Egyptian playwright Ibrahim El-Husseini’s play Comedy of Sorrows (Comedia al-Ahzaan) recently held its US premiere in New York, performed as part of Hybrid Theatre Works at HERE theater.

El-Husseini’s original Arabic script is constructed with the particulars of language in mind. Characters converse in the Egyptian dialect, heavy with cultural puns and wordplay, while monologues, the internal thoughts and memories of individual characters intended only for the audience, are delivered in Classical Arabic.

The English translation leaves a great deal out. As critic Hani Omar Khalil noted in his 2012 review of an earlier reading of the translated play, El-Husseini never intended Comedy of Sorrows to be performed for a western audience or in the English language. While the literal English translation by Rebekah Maggor and Mohammed Albakry refreshingly avoids much of the jargon and jaded language used to classify events in the Middle East, the play’s language does not communicate the nuances, the histories or the subtexts of the events of January 2011. 

This question of translation, and its role in artistic expression, is raised by Alex Ortiz, co-editor with Rayya El Zein of ArteEast’s Spring 2011 issue of Shahadat. The issue, titled Signs of the Times: Popular Literature of Tahrir,examines the visual language of the eighteen days in Cairo’s Tahrir Square from January 25 to February 11, 2011. As Ortiz discusses, “The internal rhyme and rhythm of the Arabic language – and in particular the Egyptian dialect – can turn the slogans…into wordplay, refer to the long tradition of Arabic poetic meter, or evoke a somber and sacred line from a holy religious text. All of these linguistic specificities never quite make it through into English.” However, there is also that which Ortiz insists is “instantly understood by millions around the world.”

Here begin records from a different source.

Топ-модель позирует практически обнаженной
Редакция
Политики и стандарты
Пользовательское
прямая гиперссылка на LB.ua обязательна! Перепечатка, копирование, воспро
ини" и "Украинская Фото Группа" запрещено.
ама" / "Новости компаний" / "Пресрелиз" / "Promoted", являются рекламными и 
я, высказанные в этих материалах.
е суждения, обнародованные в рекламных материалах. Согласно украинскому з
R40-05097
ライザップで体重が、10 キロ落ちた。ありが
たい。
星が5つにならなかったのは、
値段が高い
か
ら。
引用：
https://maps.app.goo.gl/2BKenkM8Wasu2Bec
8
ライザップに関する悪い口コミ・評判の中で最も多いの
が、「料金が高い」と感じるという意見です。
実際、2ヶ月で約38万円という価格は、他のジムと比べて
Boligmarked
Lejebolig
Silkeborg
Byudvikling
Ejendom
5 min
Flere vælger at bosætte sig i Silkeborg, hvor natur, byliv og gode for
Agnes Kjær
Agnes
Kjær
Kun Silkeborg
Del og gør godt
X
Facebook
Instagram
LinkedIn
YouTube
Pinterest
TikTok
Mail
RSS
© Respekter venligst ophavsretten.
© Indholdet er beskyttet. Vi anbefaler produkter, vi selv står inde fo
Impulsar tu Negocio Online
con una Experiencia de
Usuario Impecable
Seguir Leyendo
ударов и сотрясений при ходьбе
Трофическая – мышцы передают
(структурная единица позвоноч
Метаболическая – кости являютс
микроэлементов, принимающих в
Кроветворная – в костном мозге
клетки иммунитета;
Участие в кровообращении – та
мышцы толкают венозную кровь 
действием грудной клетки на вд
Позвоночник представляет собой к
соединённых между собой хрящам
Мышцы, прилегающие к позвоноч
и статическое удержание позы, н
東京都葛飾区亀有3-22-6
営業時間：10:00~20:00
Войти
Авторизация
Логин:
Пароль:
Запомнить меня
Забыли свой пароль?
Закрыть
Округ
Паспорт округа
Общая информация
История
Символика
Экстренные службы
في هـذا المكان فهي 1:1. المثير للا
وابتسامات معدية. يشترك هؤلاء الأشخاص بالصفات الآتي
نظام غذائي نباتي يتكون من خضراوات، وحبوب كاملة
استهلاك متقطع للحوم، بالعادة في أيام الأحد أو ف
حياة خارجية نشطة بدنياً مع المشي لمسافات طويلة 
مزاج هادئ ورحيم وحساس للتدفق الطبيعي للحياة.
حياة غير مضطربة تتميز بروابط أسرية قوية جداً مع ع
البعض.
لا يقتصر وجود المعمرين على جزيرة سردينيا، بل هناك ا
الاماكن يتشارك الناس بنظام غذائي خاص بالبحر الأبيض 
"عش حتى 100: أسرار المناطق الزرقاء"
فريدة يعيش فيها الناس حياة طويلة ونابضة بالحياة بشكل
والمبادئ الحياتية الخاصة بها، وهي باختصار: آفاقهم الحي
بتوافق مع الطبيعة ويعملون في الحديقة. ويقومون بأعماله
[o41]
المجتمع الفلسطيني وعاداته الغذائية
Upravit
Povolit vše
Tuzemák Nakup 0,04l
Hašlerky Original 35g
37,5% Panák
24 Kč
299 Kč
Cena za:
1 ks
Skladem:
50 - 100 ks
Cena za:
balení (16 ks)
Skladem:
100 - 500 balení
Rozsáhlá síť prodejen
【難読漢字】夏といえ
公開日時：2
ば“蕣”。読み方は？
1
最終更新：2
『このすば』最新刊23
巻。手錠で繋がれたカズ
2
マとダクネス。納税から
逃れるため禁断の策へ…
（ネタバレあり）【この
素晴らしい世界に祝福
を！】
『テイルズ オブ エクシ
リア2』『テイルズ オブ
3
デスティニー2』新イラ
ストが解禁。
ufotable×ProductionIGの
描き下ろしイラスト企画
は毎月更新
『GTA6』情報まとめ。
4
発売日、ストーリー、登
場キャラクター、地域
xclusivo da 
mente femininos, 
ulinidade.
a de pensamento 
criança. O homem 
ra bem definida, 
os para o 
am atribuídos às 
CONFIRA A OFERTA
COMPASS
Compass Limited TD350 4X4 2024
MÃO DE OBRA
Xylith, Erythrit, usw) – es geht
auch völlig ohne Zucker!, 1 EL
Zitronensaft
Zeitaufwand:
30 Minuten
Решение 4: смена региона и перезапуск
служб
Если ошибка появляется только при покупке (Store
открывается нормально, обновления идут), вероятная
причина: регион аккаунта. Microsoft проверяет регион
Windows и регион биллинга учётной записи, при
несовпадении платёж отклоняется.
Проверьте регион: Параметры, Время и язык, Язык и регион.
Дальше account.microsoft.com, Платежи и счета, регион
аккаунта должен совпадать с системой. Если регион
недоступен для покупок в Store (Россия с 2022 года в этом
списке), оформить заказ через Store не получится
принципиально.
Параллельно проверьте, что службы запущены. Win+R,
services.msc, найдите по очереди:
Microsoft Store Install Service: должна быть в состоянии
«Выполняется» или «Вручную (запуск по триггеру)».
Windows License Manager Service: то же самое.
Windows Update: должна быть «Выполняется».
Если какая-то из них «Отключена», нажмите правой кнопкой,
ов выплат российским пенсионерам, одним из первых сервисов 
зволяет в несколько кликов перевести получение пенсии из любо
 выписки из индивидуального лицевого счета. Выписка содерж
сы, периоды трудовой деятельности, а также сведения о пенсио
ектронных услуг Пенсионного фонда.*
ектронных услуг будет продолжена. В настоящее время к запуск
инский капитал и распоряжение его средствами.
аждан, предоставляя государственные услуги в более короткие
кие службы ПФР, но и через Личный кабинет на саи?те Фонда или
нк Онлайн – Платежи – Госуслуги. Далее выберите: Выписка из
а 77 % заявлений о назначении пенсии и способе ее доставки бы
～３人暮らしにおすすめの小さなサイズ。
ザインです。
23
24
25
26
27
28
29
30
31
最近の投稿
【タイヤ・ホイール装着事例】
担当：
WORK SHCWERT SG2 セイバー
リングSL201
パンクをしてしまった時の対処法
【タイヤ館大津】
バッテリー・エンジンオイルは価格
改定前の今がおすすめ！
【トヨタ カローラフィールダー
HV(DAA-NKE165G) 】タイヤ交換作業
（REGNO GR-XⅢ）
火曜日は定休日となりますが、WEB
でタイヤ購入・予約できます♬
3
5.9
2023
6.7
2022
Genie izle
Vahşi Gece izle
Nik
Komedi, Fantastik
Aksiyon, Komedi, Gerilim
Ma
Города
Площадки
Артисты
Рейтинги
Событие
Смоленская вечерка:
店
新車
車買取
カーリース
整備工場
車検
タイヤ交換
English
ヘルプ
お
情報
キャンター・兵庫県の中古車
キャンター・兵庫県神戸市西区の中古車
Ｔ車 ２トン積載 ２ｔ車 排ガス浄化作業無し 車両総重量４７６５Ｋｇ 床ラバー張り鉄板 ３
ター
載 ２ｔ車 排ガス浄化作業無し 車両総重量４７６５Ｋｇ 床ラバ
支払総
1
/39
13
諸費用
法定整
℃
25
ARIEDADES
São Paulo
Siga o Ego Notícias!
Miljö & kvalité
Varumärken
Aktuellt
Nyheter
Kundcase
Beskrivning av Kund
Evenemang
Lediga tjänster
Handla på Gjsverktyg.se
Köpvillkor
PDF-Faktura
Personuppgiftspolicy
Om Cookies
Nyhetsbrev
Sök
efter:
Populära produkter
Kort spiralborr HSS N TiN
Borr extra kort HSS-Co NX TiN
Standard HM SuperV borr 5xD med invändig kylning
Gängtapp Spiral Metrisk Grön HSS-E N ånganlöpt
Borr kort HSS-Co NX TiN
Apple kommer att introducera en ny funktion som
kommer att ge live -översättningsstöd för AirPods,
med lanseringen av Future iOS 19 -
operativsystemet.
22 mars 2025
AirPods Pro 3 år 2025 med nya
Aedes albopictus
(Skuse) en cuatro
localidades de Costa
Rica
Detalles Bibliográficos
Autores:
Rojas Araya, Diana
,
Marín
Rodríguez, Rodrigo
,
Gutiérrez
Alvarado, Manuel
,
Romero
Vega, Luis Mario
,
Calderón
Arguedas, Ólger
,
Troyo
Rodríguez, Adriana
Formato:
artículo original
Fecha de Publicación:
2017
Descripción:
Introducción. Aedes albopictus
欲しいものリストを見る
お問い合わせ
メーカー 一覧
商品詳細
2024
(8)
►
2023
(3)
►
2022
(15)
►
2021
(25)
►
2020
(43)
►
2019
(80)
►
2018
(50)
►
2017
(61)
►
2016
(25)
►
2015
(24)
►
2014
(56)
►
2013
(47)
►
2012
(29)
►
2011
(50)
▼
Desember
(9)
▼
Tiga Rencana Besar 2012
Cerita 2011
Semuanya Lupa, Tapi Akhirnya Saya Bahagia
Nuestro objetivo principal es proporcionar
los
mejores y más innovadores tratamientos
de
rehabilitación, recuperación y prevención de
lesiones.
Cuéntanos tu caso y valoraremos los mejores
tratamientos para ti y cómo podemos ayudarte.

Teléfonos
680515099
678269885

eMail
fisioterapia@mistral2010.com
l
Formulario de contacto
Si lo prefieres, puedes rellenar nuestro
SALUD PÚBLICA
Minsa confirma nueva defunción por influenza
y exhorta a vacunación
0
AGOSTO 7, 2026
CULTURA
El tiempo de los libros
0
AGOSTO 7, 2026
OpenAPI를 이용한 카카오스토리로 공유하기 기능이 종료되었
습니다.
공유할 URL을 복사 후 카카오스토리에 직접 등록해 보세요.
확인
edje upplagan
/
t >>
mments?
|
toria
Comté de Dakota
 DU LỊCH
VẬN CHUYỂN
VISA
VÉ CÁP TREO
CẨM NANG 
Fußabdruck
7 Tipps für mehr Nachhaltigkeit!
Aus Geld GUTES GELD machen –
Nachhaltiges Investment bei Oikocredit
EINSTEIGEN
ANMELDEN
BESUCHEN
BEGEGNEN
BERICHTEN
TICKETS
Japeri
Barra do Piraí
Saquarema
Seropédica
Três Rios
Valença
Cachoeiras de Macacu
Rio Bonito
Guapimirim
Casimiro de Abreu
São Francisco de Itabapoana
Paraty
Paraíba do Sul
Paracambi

Similarly to Comedy of Sorrows, where audiences witness translated speech, here readers consume translations of an intimate use of cultural language, this time of the visual/literary variety.  

Add to both of these pieces the layer of time, and we have yet another lens of translation: while the characters in Comedy of Sorrows struggle through the initial hurdles of revolt, the audience is well-aware of the fact that by 2013 the excitement of the revolution has been dampened by Morsi’s short-lived, disappointing presidency, the escalating violence following his removal, further military take-overs and curfews. Ortiz’s description of “post-Mubarak Egypt” is now even more transitional: post-Mubarak-post-Morsi, yet pre-solution.